=== Selected extract ===
---

The Way Guests Responded to This Woman's Dress Is Everything Wrong With Weddings

Weddings are no longer a day for brides and grooms. Instead they're an opportunity for guests to one-up one another with elegant gowns, spank stranger's rear ends and spill drinks on one another for no reason.

Liz Krueger, a nutrition and fitness coach based in Minneapolis, experienced the effects of the "social media-age wedding" firsthand when she was violated — in person and behind a screen — all because of the bandage dress she wore to a friend's wedding.

"If only I knew that choosing this dress for a wedding on a 90-degree day meant so many women would be outrightly rude to me, and even come up behind me slap my ass as I'm standing alone," Krueger wrote in an Instagram post

If that weren't awful enough, she had a full beer poured down her arm by another guest. "Good thing for thick skin, being able to laugh at things and not take it personally, and good friends/hubby by my side," she wrote. "Regardless, we had one heck of a fun night and no 'grown' women's comments/glares could bring me down as a wedding guest."

There were many supportive comments ranging from "Love the dress. Way to turn a negative into a positive. Onward and upward," to "You looked amazing and those other haters, let them hate, it's obvious they were jealous." 

However, it's the range of negative comments flooding this image, as well as her other photos, that highlight a much more insidious trend: people willfully taking to social media to tear one another apart rather than uplifting and acting as a support system.

Instagram

"You could wear a skin tight dress to literally a MILLION other different events, but decided to wear this to a wedding? You deserved that treatment, the wedding isn't about you and your grossly over-toned body," one wrote. "Had to steal the attention away from the bride and groom, did you? Looking for external affirmation and upstaging your host," another wrote.

Yet another: "Called me old fashioned, but unless the wedding was at a strip club, this dress is inappropriate." 

"I never thought my post about my dress would spread across social media, but at this point I hope it helps someone in some way," Krueger later wrote in a Facebook post. "My intent was not to take away a bride's spotlight, or ruin a special day. My intent was to accompany my friend to a wedding and have a fun girls night. There was no agenda putting this dress on. It's sucks the focus has been on the dress in every single comment." 

"My intent was not to take away a brides spotlight, or ruin a special day. My intent was to accompany my friend to a wedding and have a fun girls night."

Krueger has since started the hashtag #KruegerKindness, hoping to inspire women to do good things for one another. "We live in a world that needs more women willing to put themselves out there for a good cause," she wrote on Instagram. 

Maybe this viral post will prompt others to narrow the focus of weddings back onto the bride and groom. As Krueger wrote, "Be nice to each other. It's what we learn as little kids. Why can't we do it as adults?"

---

=== Supplied entries ===
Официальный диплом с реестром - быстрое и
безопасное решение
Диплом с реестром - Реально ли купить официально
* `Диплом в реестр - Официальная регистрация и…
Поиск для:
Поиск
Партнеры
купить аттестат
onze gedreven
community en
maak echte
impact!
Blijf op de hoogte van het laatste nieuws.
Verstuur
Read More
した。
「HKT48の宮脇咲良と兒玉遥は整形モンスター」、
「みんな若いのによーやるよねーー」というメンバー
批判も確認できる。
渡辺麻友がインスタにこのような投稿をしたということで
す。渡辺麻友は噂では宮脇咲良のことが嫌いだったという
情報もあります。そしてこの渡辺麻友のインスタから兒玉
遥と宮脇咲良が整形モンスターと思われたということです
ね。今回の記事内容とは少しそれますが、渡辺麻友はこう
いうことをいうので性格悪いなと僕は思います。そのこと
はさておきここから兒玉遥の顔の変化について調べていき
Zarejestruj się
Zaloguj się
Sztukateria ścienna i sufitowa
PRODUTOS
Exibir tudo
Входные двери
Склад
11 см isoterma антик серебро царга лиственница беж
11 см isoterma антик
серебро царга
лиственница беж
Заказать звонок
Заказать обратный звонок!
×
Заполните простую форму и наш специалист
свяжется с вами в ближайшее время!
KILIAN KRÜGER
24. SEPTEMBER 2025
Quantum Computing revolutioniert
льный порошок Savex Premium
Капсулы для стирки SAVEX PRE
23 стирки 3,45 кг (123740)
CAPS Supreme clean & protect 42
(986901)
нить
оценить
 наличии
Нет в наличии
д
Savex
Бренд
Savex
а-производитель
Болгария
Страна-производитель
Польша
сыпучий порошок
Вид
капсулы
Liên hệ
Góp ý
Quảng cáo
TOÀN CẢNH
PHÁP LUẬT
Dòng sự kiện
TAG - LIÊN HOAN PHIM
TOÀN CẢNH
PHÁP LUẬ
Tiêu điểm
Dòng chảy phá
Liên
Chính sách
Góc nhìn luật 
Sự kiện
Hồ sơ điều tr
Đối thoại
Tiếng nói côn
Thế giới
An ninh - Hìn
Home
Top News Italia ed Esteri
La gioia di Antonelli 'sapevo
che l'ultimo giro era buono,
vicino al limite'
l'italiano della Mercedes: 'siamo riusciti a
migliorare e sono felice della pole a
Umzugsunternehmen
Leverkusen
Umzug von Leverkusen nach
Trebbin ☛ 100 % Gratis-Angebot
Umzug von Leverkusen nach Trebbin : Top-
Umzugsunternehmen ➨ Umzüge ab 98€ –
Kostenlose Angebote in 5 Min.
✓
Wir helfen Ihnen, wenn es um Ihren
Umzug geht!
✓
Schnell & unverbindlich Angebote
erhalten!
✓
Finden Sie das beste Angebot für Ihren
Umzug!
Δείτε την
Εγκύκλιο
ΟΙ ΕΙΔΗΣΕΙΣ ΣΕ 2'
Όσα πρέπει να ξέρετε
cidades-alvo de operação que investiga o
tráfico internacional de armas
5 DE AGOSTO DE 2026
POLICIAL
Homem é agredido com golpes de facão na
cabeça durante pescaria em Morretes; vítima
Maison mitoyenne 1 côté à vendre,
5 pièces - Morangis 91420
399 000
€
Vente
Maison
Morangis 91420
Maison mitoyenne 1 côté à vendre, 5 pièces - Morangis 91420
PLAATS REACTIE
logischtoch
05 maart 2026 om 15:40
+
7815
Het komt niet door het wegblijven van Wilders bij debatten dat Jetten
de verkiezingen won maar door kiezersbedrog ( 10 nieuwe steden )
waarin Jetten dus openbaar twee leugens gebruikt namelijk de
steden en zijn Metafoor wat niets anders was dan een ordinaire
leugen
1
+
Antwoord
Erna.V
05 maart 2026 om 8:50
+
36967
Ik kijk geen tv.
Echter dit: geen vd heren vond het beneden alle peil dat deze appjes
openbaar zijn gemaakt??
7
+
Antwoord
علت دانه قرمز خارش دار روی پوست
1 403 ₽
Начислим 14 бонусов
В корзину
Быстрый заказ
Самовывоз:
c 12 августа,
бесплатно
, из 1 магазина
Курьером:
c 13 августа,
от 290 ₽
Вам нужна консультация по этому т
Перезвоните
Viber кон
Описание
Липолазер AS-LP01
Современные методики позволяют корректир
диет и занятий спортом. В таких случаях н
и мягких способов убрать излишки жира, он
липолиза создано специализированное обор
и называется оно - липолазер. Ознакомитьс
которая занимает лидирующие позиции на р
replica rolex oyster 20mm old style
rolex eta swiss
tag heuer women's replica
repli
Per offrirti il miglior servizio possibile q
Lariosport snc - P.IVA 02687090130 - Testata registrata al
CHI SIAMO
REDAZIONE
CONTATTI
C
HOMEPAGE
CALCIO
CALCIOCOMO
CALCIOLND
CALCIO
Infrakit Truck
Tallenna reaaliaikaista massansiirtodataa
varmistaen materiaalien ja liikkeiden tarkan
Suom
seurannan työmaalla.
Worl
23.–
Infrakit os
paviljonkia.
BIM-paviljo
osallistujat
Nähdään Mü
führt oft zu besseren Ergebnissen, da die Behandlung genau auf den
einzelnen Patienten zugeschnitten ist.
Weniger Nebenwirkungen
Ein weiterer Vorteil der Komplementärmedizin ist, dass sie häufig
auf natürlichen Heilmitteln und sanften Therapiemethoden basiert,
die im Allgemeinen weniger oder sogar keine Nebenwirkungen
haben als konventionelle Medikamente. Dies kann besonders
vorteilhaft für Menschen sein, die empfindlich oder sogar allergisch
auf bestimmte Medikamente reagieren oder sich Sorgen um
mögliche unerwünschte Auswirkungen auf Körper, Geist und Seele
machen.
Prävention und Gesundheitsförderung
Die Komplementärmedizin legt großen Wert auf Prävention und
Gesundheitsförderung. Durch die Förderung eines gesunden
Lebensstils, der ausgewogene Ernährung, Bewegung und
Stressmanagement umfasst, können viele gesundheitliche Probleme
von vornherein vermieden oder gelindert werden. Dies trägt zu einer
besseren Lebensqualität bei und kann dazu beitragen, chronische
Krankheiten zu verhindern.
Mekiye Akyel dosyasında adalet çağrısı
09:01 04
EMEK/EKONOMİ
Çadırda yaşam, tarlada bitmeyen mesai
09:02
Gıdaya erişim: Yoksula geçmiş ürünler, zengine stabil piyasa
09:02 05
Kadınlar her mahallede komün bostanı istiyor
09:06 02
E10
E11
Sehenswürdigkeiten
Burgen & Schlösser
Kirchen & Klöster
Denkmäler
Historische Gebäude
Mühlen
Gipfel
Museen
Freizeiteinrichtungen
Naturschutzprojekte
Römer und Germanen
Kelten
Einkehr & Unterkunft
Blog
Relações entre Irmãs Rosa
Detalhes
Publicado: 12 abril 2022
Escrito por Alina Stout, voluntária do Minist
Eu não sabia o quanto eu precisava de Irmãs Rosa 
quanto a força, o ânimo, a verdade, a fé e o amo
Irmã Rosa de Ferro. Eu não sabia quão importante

---

=== Required actions ===
a: Give the wedding-dress article again from the words "There were many" through "a support system.", switching "social media" to "the internet".
b: Does the wedding-dress article agree with each of these statements? Answer yes or no for each, quoting the deciding words. (i) Krueger works as a nutrition and fitness coach in Minneapolis. (ii) The wedding was held on a 90-degree day. (iii) Another guest poured wine down Krueger's arm.

=== Problem solutions ===
a:
There were many supportive comments ranging from "Love the dress. Way to turn a negative into a positive. Onward and upward," to "You looked amazing and those other haters, let them hate, it's obvious they were jealous." 

However, it's the range of negative comments flooding this image, as well as her other photos, that highlight a much more insidious trend: people willfully taking to the internet to tear one another apart rather than uplifting and acting as a support system.

b:
(i) Yes: "a nutrition and fitness coach based in Minneapolis"
(ii) Yes: "choosing this dress for a wedding on a 90-degree day"
(iii) No: "she had a full beer poured down her arm by another guest"